- _TASK REQUIREMENTS_:
Go through the material below and copy all lines with "jump".

- _MATERIALS PROVIDED_:
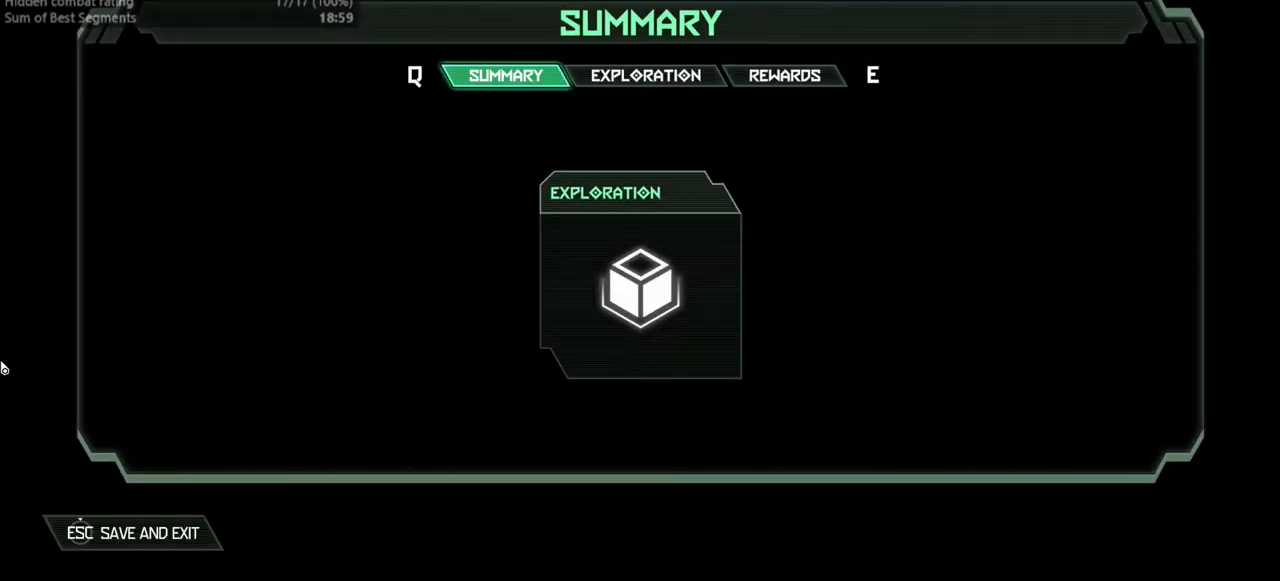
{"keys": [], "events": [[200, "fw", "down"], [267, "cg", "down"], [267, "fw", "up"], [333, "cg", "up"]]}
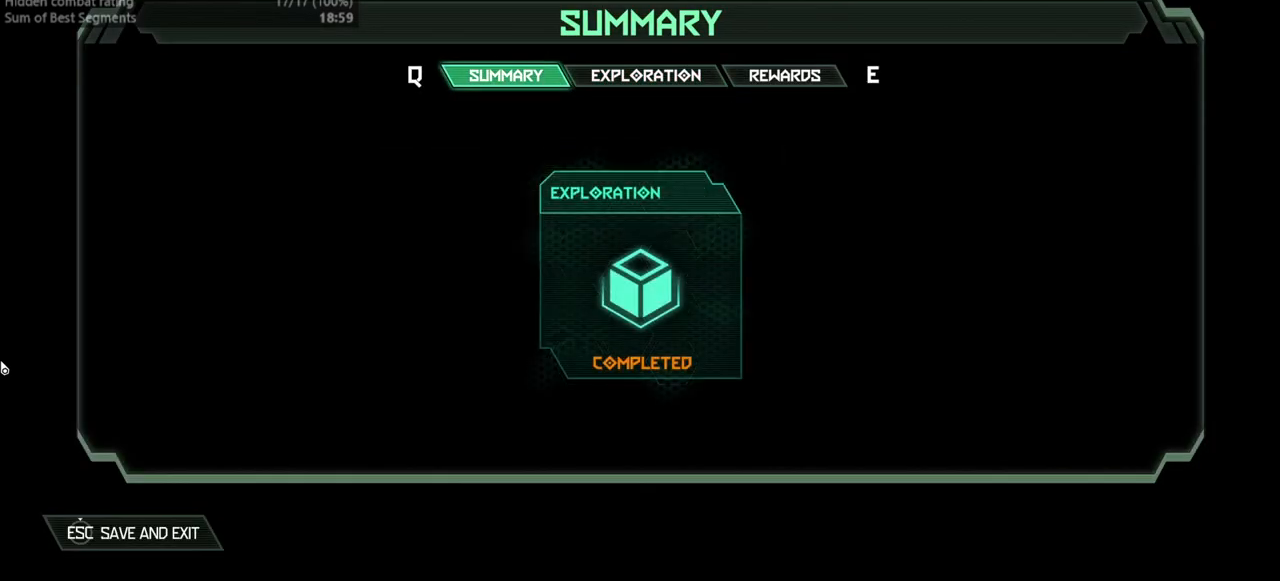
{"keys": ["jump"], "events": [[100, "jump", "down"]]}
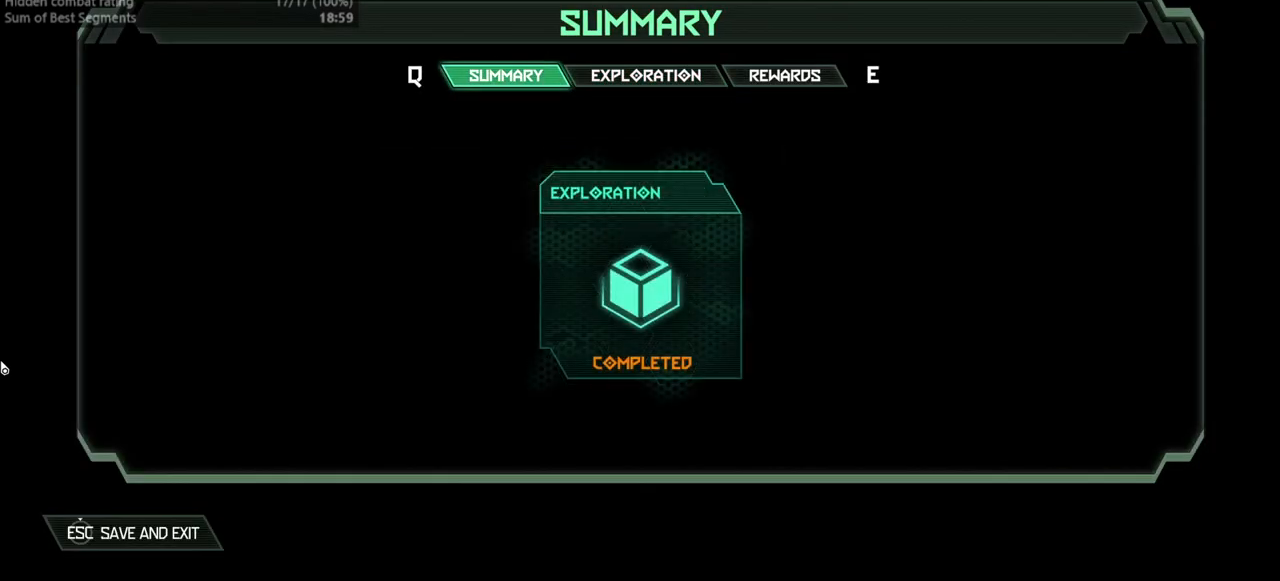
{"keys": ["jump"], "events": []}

...

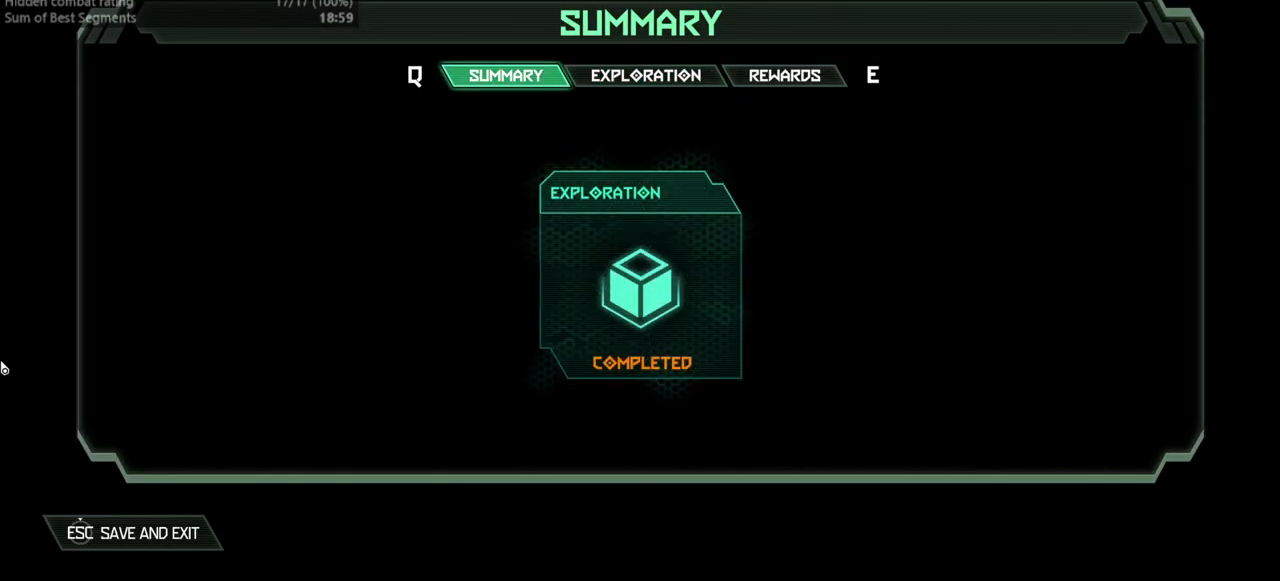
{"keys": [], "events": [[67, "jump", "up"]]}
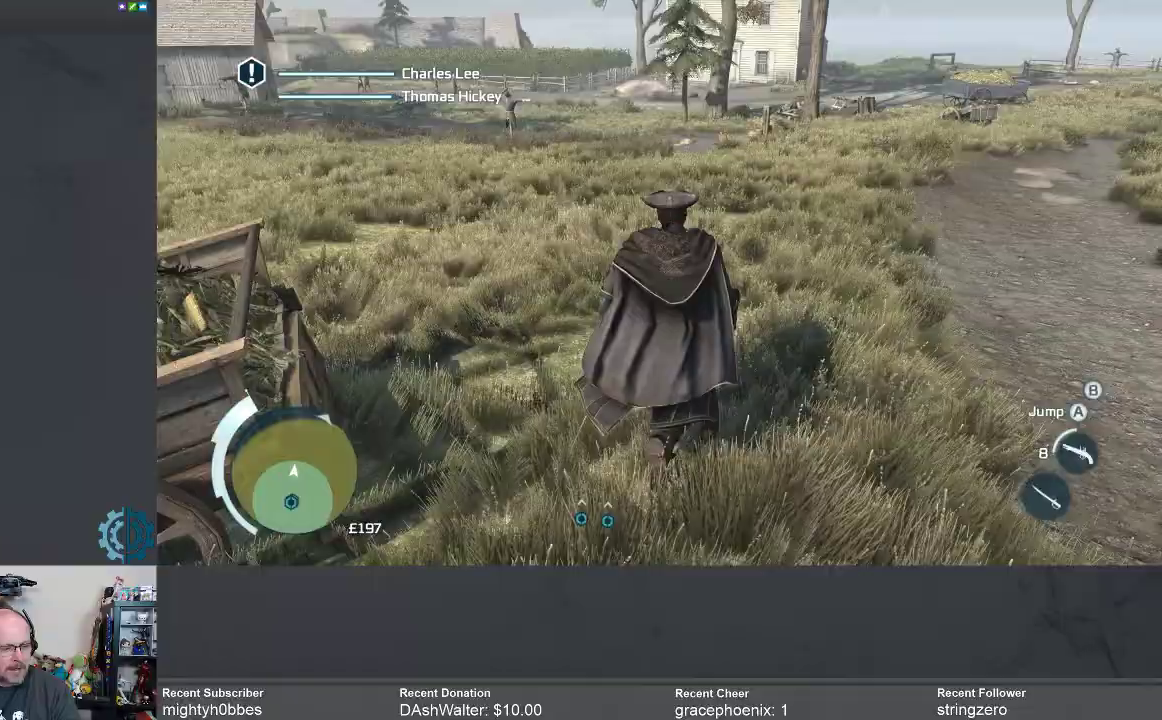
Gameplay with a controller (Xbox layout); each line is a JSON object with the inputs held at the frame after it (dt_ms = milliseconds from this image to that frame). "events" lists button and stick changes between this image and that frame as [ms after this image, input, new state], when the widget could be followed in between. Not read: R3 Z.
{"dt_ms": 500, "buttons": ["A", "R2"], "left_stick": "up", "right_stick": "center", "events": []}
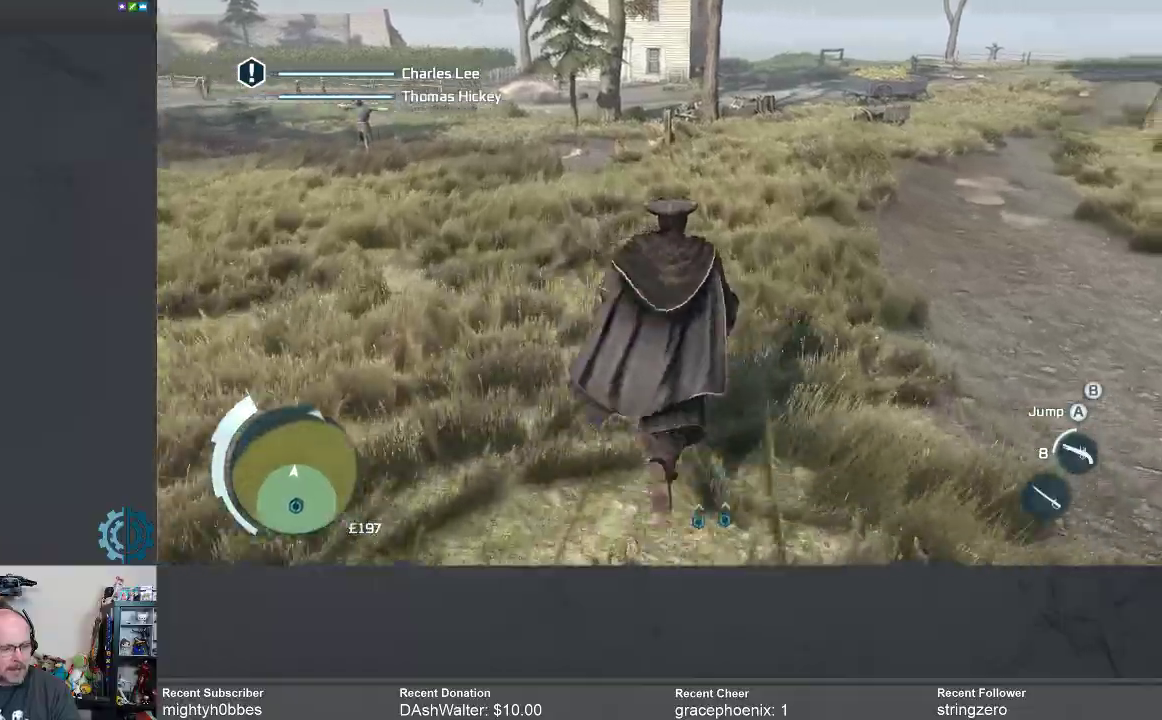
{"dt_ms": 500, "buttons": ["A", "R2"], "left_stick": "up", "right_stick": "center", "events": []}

- _EXERCISE ANSWER_:
{"keys": ["jump"], "events": [[100, "jump", "down"]]}
{"keys": ["jump"], "events": []}
{"keys": [], "events": [[67, "jump", "up"]]}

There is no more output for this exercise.